Few consider themselves surprised by Biden’s actions. Several consider the past week-plus’s decision-making to be consistent with Biden’s five-decade experience in foreign policy. The Biden team, mindful of the president’s record, has long said they don’t seek to restore American power to the Obama-era status quo ante. But “they actually are, and that was apparent in the campaign,” said a former Obama administration official who requested anonymity. “It was a restorationist approach: we had the right policies as a Democratic administration four years ago. I think that’s lazy and not true. There was way more that could have and should have been done.”

A different aspect of restoration worried this official. After four years of attempts by Trump to suborn the Justice Department, FBI and intelligence agencies, “the reaction from the administration will be not to lean on them. They’ll then seize more authority and more power.” That caution comes as senior FBI and Justice Department officials expressed their openness to new domestic-terrorism powers that alarm civil libertarians.

The White House declined to comment for this story beyond Psaki’s statement. But David Rothkopf, a foreign-policy expert and author of Running The World, an acclaimed book on the National Security Council, defended the administration as accomplishing—and directionally signalling—much in its early days.

To Rothkopf, Biden’s emphasis on green energy does the work of structurally readjusting the U.S.-Saudi relationship, bolstered in the interim by Biden’s decision to route the relationship through King Salman rather than the crown prince. He was struck as well by a speech Blinken gave on Wednesday that pledged to build “a more stable, inclusive global economy” and address domestic democratic fragility so as to restore faith abroad in the democratic order. Perhaps most notably, Blinken rejected “attempting to overthrow authoritarian regimes by force.”

“They’ve been methodical, coherent, consistent and move in a direction that’s not only an improvement on what Trump did but on what Obama did, Bush did and Clinton did,” Rothkopf, a Daily Beast columnist, said. “This is the first real 21st century foreign policy that reflects the reality of America’s shifting leadership role.”

Even those who disagree with Rothkopf on the administration’s early record are holding out hope for it. Several sounded prepared for a push to move the administration leftward. One early test could take shape this coming week. Activists are pressing Biden to harden an executive order, expected in January and still unreleased, tightening rules on the Pentagon’s 1033 program that provides police with military-grade hardware. Rep. Hank Johnson (D-GA) plans to ban the practice in forthcoming legislation.
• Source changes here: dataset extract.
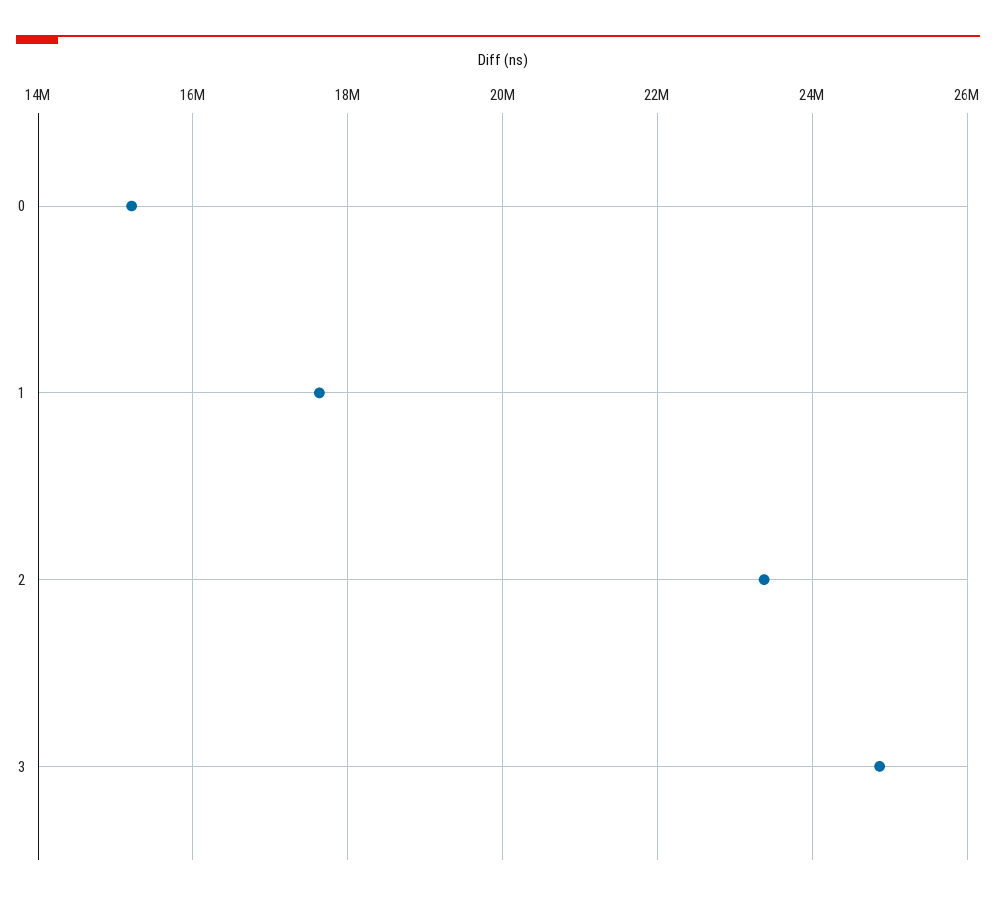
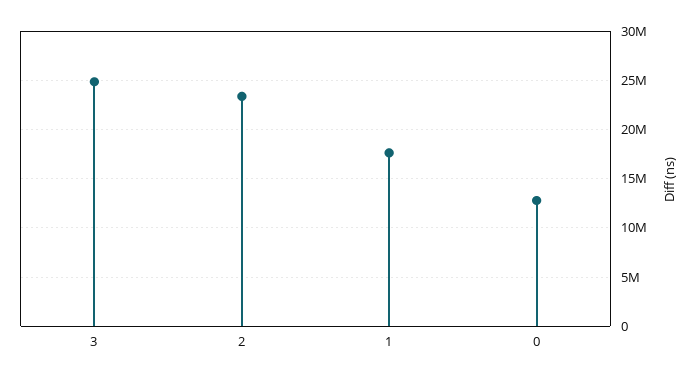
0: 15200000 -> 13000000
“While the progressive community has been calling for this program to be abolished, a House letter that will be sent to President Biden will start circulating next week urging him to issue a much stronger EO on this program than Obama did and to incorporate Johnson's legislative language,” said Yasmine Taeb, a human rights attorney and progressive strategist.

McCoy of Common Defense also expressed optimism about the White House’s willingness to publicly support repealing at least some 9/11 era war powers.

“The President's support for repealing the 2001 and 2002 AUMFs announced [Friday] is a very positive step towards ending the Forever War. And while the window is closing, there is still time for Joe Biden to do the right thing and withdraw from Afghanistan by the May 1st deadline in order to give diplomacy a chance,” he said. “It is clear that the White House recognizes the growing power of the progressive foreign policy movement, and the role we played in helping him win the White House, and it remains to be seen whether that results in meaningful change."

The Biden team is “feeling some heat, and that’s good. We need to keep it up,” assessed a senior congressional aide who requested anonymity. “They need to understand: Honeymoon over.”